━━━ Task material
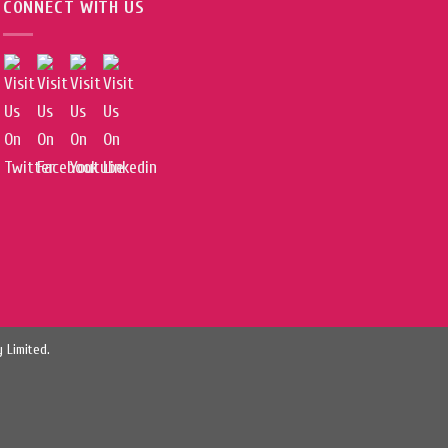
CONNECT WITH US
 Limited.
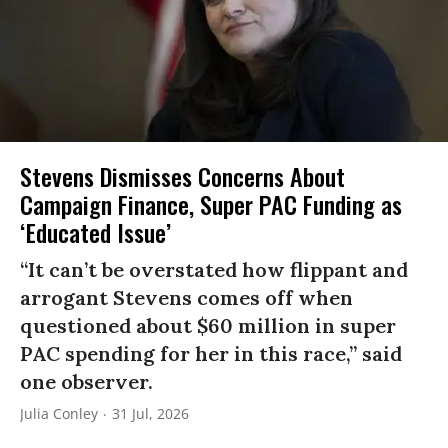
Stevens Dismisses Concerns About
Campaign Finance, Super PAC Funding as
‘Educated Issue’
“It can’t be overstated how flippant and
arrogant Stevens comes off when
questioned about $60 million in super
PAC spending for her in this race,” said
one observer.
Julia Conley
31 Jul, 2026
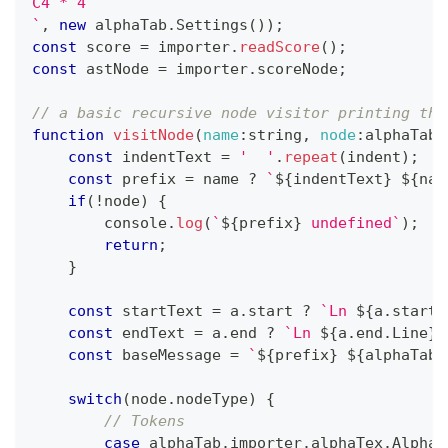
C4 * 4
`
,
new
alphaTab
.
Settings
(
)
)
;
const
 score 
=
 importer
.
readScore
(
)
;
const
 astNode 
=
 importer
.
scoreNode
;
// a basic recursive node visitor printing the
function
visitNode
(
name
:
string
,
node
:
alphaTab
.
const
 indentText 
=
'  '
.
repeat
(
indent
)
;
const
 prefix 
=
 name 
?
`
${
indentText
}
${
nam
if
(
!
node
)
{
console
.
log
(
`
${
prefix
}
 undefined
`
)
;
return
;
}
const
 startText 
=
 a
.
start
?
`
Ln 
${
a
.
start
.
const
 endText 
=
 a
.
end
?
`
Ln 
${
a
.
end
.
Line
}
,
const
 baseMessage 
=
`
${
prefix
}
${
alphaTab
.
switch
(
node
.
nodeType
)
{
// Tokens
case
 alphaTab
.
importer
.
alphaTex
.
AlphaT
━━━━━━
━━━ Task material
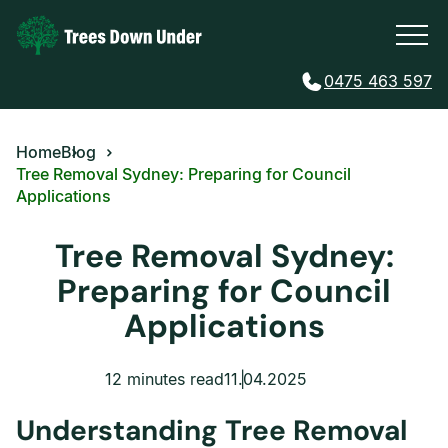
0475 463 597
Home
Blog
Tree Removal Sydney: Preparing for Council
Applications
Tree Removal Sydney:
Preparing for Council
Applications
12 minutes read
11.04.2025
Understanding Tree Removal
━━━━━━
━━━ Task material
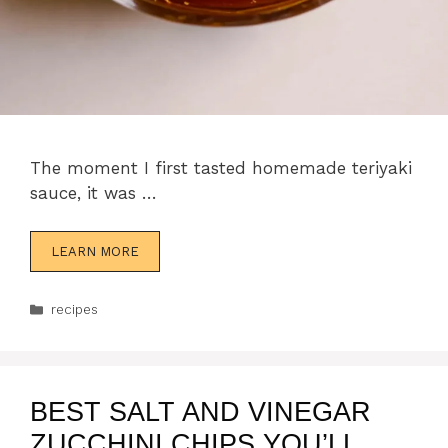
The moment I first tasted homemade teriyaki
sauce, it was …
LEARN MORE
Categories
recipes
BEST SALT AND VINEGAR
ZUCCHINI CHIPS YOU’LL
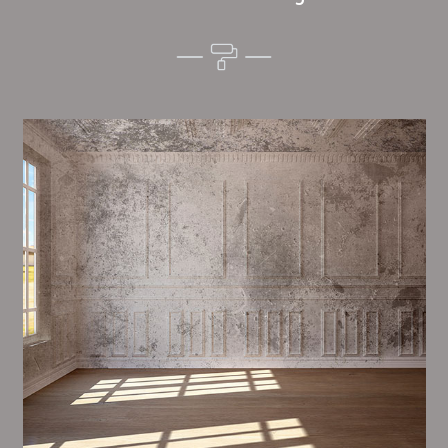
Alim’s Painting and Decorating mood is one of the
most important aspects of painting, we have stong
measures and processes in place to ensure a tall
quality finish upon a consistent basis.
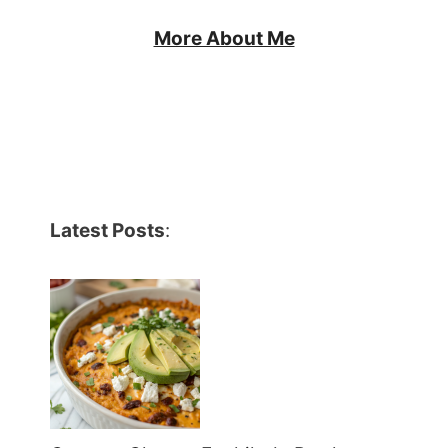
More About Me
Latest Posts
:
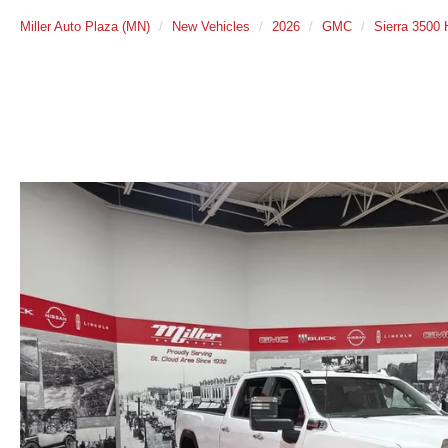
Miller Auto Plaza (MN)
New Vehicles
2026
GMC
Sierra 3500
━━━━━━
# Problem to solve
From the listing above, restate verbatim the lines running from the one with "The moment I first tasted homemade teriyaki" through the one with "Sierra 3500", inclusive, but not the pictures.

# Exercise result
The moment I first tasted homemade teriyaki
sauce, it was …
LEARN MORE
Categories
recipes
BEST SALT AND VINEGAR
ZUCCHINI CHIPS YOU’LL
Alim’s Painting and Decorating mood is one of the
most important aspects of painting, we have stong
measures and processes in place to ensure a tall
quality finish upon a consistent basis.
More About Me
Latest Posts
:
Miller Auto Plaza (MN)
New Vehicles
2026
GMC
Sierra 3500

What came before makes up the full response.